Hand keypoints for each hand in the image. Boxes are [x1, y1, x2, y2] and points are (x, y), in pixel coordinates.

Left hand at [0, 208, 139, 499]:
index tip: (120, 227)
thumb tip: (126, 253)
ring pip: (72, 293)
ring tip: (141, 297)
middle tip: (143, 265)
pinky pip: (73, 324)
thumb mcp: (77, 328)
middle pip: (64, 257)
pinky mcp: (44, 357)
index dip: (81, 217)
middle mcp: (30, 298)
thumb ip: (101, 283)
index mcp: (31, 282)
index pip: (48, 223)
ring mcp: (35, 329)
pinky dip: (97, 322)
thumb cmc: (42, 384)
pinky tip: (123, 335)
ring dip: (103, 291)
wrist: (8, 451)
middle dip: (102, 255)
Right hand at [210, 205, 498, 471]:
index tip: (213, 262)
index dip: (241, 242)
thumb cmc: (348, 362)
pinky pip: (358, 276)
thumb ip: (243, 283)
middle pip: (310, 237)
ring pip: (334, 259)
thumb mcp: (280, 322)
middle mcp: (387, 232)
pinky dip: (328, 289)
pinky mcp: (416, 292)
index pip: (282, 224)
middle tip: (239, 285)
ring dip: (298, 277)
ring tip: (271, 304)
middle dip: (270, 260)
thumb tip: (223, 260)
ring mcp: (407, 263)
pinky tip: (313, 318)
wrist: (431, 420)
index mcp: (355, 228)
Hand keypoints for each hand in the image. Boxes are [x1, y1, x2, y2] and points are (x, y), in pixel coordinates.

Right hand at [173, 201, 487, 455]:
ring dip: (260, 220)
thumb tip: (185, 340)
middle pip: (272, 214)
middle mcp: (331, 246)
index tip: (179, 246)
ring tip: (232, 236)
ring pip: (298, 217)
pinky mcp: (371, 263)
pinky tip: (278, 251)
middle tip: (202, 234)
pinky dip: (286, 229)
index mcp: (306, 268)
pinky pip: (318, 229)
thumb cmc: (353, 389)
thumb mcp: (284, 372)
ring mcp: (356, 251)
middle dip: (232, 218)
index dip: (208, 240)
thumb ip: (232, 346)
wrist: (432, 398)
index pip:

* _WHAT IS REQUIRED_: Restate each entry above word for word.

* _RESULT FOR THIS EXERCISE_:
Hand keypoints for each hand in the image. Boxes are [x1, y1, x2, y2] and points are (x, y), in pixel coordinates.

Left hand at [0, 208, 139, 499]:
index tip: (120, 227)
thumb tip: (126, 253)
ring pip: (72, 293)
ring tip: (141, 297)
middle tip: (143, 265)
pinky pip: (73, 324)
thumb mcp: (77, 328)
middle pip: (64, 257)
pinky mcp: (44, 357)
index dip: (81, 217)
middle mcp: (30, 298)
thumb ip: (101, 283)
index mcp: (31, 282)
index pip: (48, 223)
ring mcp: (35, 329)
pinky dip: (97, 322)
thumb cmc: (42, 384)
pinky tip: (123, 335)
ring dip: (103, 291)
wrist: (8, 451)
middle dip: (102, 255)
Right hand at [210, 205, 498, 471]:
index tip: (213, 262)
index dip: (241, 242)
thumb cmc: (348, 362)
pinky pip: (358, 276)
thumb ip: (243, 283)
middle pip: (310, 237)
ring pip: (334, 259)
thumb mcp: (280, 322)
middle mcp: (387, 232)
pinky dip: (328, 289)
pinky mcp: (416, 292)
index pip: (282, 224)
middle tip: (239, 285)
ring dip: (298, 277)
ring tip: (271, 304)
middle dip: (270, 260)
thumb tip: (223, 260)
ring mcp: (407, 263)
pinky tip: (313, 318)
wrist: (431, 420)
index mcp: (355, 228)
Hand keypoints for each hand in the image. Boxes are [x1, y1, x2, y2] and points are (x, y), in pixel coordinates.

Right hand at [173, 201, 487, 455]:
ring dip: (260, 220)
thumb tip: (185, 340)
middle pip: (272, 214)
middle mcp: (331, 246)
index tip: (179, 246)
ring tip: (232, 236)
ring pip: (298, 217)
pinky mcp: (371, 263)
pinky tip: (278, 251)
middle tip: (202, 234)
pinky dip: (286, 229)
index mcp: (306, 268)
pinky pip: (318, 229)
thumb cmc: (353, 389)
thumb mcp: (284, 372)
ring mcp: (356, 251)
middle dip: (232, 218)
index dip: (208, 240)
thumb ip: (232, 346)
wrist: (432, 398)
index pip:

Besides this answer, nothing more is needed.